Job item: From the listing below, please restate exactly the lines beginning at the one with "- levels do" and ending at the one with "basic understanding of", both included, and skip the pictures.

Given records:
■ ■ ■
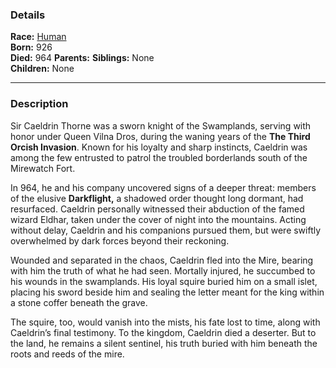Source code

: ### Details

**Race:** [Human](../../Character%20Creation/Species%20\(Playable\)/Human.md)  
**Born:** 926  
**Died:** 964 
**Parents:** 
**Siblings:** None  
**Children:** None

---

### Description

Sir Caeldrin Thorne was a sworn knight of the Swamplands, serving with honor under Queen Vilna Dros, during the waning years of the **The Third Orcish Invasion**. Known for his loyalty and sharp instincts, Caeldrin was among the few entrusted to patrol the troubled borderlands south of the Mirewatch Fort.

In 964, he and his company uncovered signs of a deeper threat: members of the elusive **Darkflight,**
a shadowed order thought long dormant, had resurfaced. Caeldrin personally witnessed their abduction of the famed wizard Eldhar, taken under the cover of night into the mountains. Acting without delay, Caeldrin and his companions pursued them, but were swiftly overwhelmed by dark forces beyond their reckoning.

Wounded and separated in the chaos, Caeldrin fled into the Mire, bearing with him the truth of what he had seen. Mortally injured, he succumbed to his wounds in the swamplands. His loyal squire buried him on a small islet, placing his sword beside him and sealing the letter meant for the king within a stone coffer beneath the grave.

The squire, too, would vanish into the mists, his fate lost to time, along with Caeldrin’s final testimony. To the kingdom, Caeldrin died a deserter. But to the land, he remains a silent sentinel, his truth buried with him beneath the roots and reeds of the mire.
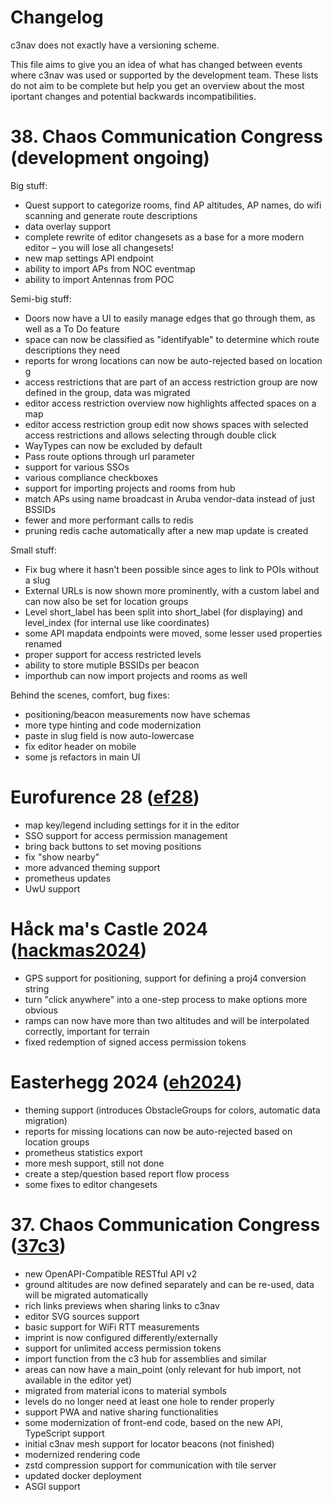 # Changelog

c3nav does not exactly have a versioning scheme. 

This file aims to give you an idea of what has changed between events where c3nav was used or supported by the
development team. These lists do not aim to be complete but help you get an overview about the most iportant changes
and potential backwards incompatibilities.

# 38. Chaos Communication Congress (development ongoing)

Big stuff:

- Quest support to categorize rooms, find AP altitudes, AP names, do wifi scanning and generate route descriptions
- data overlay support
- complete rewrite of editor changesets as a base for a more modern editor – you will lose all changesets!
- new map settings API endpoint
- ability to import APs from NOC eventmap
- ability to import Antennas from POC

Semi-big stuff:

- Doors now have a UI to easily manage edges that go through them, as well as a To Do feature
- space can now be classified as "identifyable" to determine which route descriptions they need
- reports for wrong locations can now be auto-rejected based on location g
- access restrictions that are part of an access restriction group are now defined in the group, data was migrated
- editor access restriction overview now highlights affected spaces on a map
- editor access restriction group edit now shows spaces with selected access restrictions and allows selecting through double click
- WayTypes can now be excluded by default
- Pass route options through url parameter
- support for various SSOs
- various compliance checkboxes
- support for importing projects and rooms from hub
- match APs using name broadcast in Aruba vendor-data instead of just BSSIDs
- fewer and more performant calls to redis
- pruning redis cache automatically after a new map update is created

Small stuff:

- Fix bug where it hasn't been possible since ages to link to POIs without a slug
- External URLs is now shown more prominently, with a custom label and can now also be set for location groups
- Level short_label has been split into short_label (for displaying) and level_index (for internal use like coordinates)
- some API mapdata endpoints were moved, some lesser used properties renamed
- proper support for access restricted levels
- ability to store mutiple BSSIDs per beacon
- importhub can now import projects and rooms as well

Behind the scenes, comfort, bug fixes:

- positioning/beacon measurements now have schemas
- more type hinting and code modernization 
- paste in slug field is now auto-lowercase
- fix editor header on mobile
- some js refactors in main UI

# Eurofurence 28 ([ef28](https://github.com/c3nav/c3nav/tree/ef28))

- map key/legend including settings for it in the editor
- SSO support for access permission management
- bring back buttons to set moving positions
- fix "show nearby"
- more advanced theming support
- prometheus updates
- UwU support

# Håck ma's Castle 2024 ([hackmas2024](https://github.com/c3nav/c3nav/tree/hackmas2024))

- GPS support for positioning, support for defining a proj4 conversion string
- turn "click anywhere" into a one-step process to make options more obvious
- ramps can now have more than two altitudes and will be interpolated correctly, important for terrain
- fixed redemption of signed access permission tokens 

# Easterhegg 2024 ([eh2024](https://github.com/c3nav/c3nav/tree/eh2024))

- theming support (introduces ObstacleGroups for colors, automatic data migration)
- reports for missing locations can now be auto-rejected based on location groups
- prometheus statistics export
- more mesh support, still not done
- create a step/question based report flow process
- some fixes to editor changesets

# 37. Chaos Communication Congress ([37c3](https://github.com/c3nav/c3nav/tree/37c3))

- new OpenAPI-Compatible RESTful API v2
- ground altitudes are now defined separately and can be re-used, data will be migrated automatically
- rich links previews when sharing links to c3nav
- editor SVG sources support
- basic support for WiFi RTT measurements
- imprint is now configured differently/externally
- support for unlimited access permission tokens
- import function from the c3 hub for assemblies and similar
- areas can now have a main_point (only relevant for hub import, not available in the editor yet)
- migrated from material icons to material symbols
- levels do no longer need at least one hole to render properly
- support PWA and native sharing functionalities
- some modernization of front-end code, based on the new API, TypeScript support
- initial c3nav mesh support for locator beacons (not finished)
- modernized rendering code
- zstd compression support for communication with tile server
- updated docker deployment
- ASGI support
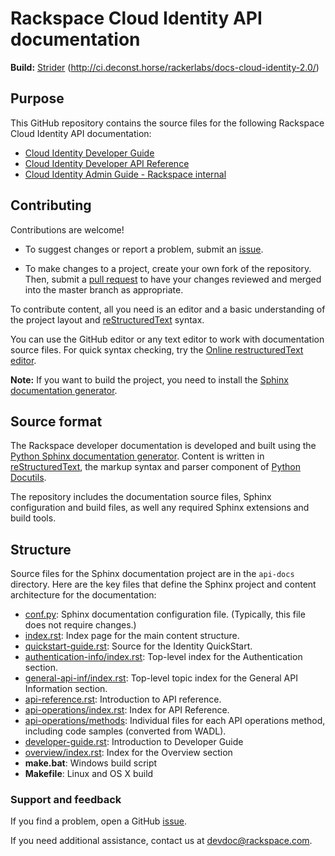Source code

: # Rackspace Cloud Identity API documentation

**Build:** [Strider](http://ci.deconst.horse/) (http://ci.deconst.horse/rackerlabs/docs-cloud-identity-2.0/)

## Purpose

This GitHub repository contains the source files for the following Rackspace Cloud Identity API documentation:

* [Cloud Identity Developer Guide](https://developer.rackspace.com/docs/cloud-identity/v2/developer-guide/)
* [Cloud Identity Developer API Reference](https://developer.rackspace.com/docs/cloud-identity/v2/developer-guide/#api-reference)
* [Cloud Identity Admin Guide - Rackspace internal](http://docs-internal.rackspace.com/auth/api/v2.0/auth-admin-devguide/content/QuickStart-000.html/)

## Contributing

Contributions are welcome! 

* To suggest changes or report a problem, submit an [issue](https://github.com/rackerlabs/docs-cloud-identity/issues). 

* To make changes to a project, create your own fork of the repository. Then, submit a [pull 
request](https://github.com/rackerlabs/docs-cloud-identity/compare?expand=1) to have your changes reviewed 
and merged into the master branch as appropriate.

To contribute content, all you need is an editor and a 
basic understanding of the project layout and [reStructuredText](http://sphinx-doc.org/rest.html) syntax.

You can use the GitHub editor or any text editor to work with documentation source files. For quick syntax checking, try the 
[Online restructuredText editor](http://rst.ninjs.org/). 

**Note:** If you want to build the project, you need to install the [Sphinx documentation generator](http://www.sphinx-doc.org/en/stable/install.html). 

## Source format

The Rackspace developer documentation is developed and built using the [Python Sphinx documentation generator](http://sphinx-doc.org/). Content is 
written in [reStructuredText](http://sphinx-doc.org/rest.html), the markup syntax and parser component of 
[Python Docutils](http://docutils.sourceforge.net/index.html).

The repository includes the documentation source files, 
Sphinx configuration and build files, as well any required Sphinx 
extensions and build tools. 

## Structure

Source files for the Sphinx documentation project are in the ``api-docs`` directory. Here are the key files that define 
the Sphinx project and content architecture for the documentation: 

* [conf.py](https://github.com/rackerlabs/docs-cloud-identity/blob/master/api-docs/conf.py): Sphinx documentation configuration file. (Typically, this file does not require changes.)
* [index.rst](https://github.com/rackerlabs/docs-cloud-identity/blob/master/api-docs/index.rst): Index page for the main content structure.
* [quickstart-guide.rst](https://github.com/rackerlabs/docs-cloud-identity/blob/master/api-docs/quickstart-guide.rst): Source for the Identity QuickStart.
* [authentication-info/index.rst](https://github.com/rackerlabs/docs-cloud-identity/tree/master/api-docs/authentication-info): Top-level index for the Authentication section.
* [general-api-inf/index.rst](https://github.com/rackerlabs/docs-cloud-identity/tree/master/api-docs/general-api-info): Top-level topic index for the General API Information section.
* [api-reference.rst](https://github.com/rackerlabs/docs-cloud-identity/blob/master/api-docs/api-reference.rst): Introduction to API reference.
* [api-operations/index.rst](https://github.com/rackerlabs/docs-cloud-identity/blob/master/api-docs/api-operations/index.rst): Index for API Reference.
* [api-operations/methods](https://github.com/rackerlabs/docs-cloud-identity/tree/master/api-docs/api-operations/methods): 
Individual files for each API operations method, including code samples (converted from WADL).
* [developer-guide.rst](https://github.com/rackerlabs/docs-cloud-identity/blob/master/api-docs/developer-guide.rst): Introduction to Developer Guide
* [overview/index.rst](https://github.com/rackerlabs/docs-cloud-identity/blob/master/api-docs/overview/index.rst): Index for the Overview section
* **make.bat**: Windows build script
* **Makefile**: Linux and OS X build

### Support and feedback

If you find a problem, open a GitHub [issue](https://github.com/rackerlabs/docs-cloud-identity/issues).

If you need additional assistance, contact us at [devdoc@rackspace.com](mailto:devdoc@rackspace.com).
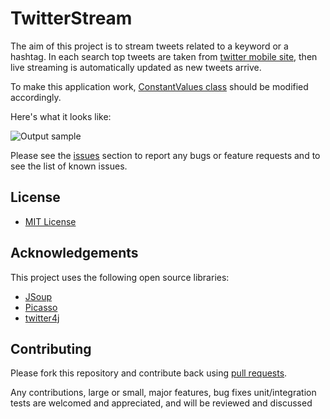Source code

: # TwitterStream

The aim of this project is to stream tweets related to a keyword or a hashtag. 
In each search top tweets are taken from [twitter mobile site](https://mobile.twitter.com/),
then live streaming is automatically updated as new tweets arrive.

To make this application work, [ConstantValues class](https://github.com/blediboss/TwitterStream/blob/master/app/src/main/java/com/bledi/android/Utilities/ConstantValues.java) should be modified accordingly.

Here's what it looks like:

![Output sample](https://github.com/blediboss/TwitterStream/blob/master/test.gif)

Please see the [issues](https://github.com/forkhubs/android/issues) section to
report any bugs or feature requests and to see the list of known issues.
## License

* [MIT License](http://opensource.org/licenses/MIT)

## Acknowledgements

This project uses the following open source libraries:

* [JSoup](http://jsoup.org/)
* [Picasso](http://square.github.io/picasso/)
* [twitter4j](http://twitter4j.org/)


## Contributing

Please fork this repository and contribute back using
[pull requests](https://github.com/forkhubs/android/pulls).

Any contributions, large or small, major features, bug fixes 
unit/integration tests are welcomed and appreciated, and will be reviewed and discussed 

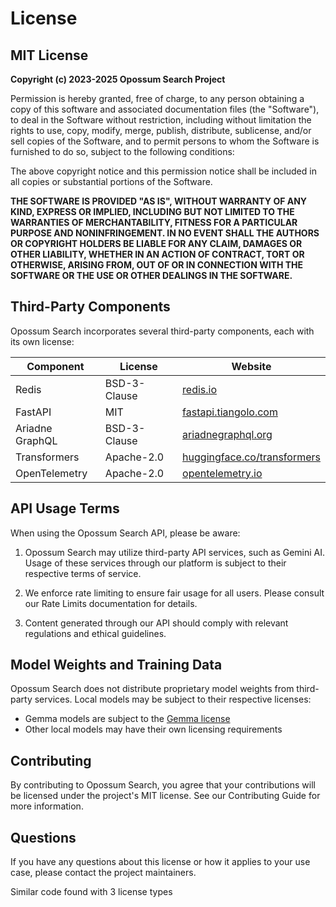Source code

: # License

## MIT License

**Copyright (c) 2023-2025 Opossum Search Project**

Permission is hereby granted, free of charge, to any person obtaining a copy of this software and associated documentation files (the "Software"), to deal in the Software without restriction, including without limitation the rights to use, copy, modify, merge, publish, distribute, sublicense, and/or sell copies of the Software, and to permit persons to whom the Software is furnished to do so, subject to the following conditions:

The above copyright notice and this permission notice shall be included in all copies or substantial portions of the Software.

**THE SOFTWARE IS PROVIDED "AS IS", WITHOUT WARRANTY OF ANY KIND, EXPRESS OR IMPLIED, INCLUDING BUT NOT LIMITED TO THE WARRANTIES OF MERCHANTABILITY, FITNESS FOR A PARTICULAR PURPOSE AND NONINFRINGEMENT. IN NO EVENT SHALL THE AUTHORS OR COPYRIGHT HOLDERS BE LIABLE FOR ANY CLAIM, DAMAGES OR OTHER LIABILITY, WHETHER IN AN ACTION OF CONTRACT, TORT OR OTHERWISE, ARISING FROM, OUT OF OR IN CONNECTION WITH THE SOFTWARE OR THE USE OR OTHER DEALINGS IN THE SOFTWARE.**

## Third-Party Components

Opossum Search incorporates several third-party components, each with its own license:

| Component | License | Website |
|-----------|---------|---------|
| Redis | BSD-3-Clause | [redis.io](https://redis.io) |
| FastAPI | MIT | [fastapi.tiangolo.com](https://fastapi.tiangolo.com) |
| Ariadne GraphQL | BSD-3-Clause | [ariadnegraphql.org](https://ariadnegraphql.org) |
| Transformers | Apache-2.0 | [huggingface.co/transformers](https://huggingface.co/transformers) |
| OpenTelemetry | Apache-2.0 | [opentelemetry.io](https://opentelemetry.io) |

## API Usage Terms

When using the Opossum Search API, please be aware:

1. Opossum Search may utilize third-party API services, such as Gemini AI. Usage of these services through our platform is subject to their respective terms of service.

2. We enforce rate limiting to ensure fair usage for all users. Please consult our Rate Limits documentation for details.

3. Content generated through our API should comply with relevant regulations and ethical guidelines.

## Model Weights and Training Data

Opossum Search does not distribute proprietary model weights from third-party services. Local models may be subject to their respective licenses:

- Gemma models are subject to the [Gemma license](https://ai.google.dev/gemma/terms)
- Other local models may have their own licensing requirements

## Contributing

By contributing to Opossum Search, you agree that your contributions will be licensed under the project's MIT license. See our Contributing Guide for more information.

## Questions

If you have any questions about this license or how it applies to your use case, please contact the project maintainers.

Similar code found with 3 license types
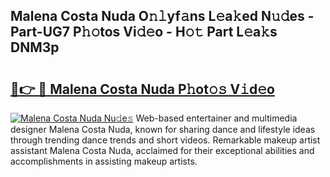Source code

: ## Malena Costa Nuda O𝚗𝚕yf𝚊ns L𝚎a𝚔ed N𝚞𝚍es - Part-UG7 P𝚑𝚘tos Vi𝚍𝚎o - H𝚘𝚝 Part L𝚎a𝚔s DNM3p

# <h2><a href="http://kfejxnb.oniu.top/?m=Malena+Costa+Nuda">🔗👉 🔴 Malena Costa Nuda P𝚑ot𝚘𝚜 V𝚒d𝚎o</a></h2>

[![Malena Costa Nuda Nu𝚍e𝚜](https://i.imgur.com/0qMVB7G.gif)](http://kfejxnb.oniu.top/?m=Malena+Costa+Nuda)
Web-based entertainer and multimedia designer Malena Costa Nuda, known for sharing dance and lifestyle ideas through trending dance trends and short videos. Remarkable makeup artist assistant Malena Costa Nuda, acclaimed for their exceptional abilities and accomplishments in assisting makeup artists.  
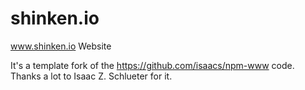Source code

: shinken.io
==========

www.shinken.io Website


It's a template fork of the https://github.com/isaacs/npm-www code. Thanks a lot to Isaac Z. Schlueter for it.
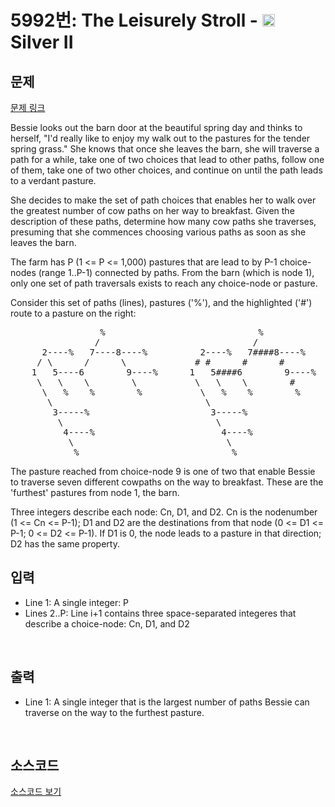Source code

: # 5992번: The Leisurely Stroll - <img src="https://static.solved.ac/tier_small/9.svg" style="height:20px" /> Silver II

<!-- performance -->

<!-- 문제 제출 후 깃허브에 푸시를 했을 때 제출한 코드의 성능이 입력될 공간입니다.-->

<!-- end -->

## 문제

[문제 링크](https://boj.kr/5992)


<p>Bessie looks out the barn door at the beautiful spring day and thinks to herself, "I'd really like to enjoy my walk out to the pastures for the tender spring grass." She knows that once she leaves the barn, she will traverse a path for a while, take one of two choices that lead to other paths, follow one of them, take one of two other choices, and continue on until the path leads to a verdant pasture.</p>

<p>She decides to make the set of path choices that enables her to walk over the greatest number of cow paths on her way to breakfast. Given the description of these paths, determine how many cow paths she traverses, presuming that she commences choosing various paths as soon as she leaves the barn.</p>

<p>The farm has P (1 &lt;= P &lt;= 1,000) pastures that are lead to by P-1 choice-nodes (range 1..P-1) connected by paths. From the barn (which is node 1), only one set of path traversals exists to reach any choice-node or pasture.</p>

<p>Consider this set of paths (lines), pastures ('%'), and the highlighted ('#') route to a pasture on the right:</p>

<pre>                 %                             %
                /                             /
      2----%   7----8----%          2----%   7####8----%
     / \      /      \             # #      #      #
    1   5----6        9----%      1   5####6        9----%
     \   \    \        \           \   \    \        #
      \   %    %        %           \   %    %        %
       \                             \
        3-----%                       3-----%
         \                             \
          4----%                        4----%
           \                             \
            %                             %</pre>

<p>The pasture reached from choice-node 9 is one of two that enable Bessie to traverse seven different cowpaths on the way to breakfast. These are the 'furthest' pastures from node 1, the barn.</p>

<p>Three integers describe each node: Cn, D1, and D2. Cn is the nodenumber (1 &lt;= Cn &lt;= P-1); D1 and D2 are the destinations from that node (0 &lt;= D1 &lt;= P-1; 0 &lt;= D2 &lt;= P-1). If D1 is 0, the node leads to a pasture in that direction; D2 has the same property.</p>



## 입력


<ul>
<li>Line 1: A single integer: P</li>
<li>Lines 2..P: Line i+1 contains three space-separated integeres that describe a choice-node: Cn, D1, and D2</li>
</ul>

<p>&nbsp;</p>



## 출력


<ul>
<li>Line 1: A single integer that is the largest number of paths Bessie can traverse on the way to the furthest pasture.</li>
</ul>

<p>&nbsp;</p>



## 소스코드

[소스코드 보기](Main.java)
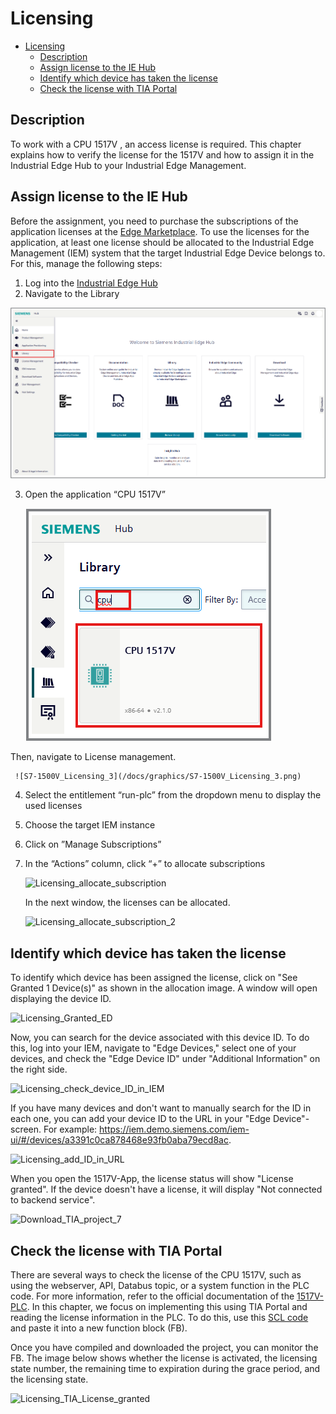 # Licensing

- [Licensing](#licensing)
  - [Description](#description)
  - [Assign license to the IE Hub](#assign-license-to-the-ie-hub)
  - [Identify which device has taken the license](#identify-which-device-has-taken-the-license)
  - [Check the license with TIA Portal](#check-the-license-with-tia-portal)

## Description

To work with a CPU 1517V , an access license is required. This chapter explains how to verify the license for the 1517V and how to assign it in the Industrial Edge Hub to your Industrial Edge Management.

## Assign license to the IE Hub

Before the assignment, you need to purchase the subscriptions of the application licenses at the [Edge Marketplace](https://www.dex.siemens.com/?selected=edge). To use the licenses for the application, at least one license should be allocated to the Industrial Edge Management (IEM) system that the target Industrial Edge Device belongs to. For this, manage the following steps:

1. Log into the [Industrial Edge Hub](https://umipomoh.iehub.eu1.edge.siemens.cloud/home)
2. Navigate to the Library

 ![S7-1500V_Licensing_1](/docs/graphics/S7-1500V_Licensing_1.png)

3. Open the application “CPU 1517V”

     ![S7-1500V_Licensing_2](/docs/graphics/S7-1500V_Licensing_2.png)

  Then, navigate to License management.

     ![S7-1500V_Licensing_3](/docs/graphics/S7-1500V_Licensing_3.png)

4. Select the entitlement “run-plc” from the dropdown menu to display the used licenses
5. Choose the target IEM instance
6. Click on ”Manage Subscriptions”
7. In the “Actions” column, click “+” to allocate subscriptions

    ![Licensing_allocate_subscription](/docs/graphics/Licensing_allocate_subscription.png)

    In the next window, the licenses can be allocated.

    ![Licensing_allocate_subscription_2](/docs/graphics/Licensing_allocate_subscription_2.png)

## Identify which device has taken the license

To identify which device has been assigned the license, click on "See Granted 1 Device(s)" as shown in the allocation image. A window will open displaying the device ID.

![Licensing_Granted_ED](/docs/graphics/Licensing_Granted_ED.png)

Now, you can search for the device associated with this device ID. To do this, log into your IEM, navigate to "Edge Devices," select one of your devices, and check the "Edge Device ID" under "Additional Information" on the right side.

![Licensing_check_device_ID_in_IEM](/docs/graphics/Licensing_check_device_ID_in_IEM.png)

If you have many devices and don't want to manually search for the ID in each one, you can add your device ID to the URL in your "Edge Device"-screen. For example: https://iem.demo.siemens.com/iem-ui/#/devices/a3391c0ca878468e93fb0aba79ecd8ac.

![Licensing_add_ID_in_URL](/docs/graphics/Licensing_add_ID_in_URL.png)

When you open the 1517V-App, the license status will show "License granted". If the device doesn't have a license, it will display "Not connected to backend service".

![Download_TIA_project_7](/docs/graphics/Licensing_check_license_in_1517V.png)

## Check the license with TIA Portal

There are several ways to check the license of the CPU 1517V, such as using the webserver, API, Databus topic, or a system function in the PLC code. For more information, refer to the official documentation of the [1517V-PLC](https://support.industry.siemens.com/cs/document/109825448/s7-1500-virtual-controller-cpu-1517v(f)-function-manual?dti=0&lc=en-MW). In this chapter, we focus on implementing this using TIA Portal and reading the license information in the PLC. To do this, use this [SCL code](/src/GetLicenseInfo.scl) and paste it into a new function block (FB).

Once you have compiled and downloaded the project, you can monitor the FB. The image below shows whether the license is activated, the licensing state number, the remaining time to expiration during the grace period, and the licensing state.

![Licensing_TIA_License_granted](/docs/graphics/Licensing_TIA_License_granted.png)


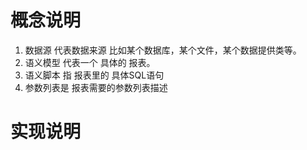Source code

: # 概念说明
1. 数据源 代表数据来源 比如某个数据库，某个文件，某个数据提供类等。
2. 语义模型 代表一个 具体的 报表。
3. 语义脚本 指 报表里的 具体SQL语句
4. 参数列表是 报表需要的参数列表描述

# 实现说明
■ ■ ■
Written response:
- levels do no longer need at least one hole to render properly
- support PWA and native sharing functionalities
- some modernization of front-end code, based on the new API, TypeScript support
- initial c3nav mesh support for locator beacons (not finished)
- modernized rendering code
- zstd compression support for communication with tile server
- updated docker deployment
- ASGI support
Source code

: # Rackspace Cloud Identity API documentation

**Build:** [Strider](http://ci.deconst.horse/) (http://ci.deconst.horse/rackerlabs/docs-cloud-identity-2.0/)

## Purpose

This GitHub repository contains the source files for the following Rackspace Cloud Identity API documentation:

* [Cloud Identity Developer Guide](https://developer.rackspace.com/docs/cloud-identity/v2/developer-guide/)
* [Cloud Identity Developer API Reference](https://developer.rackspace.com/docs/cloud-identity/v2/developer-guide/#api-reference)
* [Cloud Identity Admin Guide - Rackspace internal](http://docs-internal.rackspace.com/auth/api/v2.0/auth-admin-devguide/content/QuickStart-000.html/)

## Contributing

Contributions are welcome! 

* To suggest changes or report a problem, submit an [issue](https://github.com/rackerlabs/docs-cloud-identity/issues). 

* To make changes to a project, create your own fork of the repository. Then, submit a [pull 
request](https://github.com/rackerlabs/docs-cloud-identity/compare?expand=1) to have your changes reviewed 
and merged into the master branch as appropriate.

To contribute content, all you need is an editor and a 
basic understanding of the project layout and [reStructuredText](http://sphinx-doc.org/rest.html) syntax.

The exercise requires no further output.